"On a été pris pour des délinquants." Depuis deux ans, les pêcheurs de la rade de Brest ont cessé de ramasser les obus de la Seconde guerre mondiale qu'ils remontent avec leurs dragues. Un refus qui n'est pas sans conséquence sur l'environnement.
Gants en plastique et bonnet noir, Philippe Perrot, 55 ans, fait défiler les coquilles Saint-Jacques à vive allure sur son équerre. Celles inférieures à 11 cm sont rejetées en mer, les autres seront vendues à la criée de Brest.
La pêche a été bonne en ce mercredi de janvier: le Ménéstrel, petit bateau de 10 mètres, a remonté 249 kilos de coquilles en deux heures de pêche. A chaque passage, la drague a déversé quantité de mollusques, oursins, étoiles de mer, pierres et sédiments sur le pont du bateau. Mais aucun obus.
Pêcher une bombe n'est pourtant pas exceptionnel en rade de Brest, où près de 30.000 tonnes de munitions ont été larguées pendant la Seconde guerre mondiale. "Y a un bateau qui en a pêché cinq récemment, il les a remises à l'eau", raconte Philippe Perrot, qui est aussi vice-président du comité départemental des pêches. "C'est pas une solution non plus, car c'est une source de polluants", note-t-il.
En théorie, les pêcheurs doivent signaler chaque obus remonté dans leur drague. Les plongeurs-démineurs de la Marine nationale viennent alors récupérer la "munition" pour la neutraliser. En échange de cette aide à la dépollution, les coquilliers reçoivent un dédommagement de 300 euros. Mais depuis deux ans, le système s'est grippé. Après un pic de 174 obus ramassés lors de la campagne de pêche 2021/2022, les pêcheurs n'en ont plus signalé que sept et huit lors de chacune des deux saisons suivantes. Et depuis la réouverture de la pêche à la coquille en novembre 2024, seul un obus a été signalé, selon la préfecture maritime de l'Atlantique.
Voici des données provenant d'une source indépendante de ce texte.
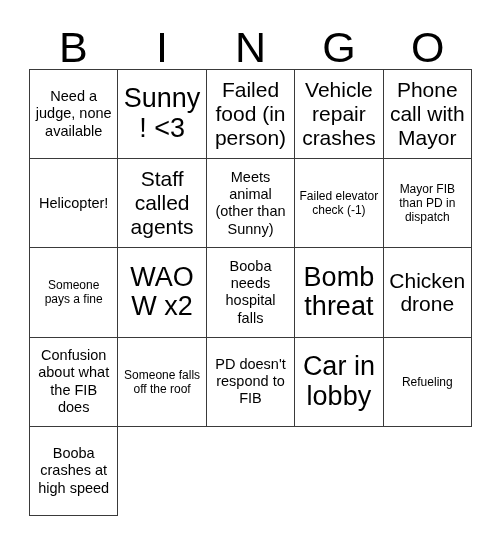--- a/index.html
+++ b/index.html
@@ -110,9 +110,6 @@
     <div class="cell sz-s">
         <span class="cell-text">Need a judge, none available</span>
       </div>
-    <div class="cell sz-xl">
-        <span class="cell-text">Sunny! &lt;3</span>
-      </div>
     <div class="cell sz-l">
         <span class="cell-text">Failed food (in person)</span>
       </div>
La raison ? Une enquête lancée par la gendarmerie maritime en 2022 sur des infractions à la réglementation.
Au lieu de signaler chaque obus dès sa découverte, certains pêcheurs les mettaient de côté pour les déclarer en plusieurs fois et ainsi toucher plus de primes. En septembre 2023, deux d'entre eux ont été condamnés à six mois de prison avec sursis, assortis de 3 à 5.000 euros d'amendes, pour escroquerie, transport, détention et cession de matériel de guerre.
"sentiment d'impunité"
Il régnait chez les pêcheurs "un sentiment d'impunité créé par la généralisation de pratiques dangereuses et banalisées", décrit le colonel Pierre-Damien Igau, commandant de la gendarmerie maritime de l'Atlantique. "La découverte de munitions historiques (...) présente un risque objectif immédiat", souligne-t-il. "Elles peuvent, en outre, être détournées à d'autres fins", ajoute l'officier, en regrettant le "discours délétère" de "banalisation et d'innocuité de ces munitions porté par certains". De nombreux pêcheurs, suspectés durant l'enquête, en ont gardé un goût amer. "Les gens ont été malmenés et ils ne veulent plus ramasser" les obus, explique M. Perrot. "Les gars ont été pris comme s'ils étaient des délinquants, des trafiquants de drogue", ajoute-t-il, décrivant des écoutes téléphoniques et des balises GPS sous les véhicules de pêcheurs. "Il y a eu un excès de zèle, une disproportion totale des moyens déployés" par les gendarmes, abonde Me David Rajjou, avocat d'un des pêcheurs condamnés. "Je comprends l'émoi local de la profession", concède le colonel Igau, qui écarte cependant les accusations "d'excès de zèle".
Depuis lors, la situation semble au point mort, malgré les rappels des autorités maritimes quant à l'importance de déclarer les obus pêchés. "Chaque munition repêchée contribue à la qualité de l'eau dans la rade", souligne le capitaine de frégate Alban Simon, porte-parole de la préfecture maritime.
Le groupe de plongeurs-démineurs (GPD) a même raccourci ses temps d'intervention pour gêner le moins longtemps possible les pêcheurs. Mais rien n'y fait; la grogne se poursuit. "Notre porte reste ouverte. On attend que les services de l'État viennent discuter avec nous", assure M. Perrot, qui plaide pour une réforme du système d'indemnisation et de collecte des obus.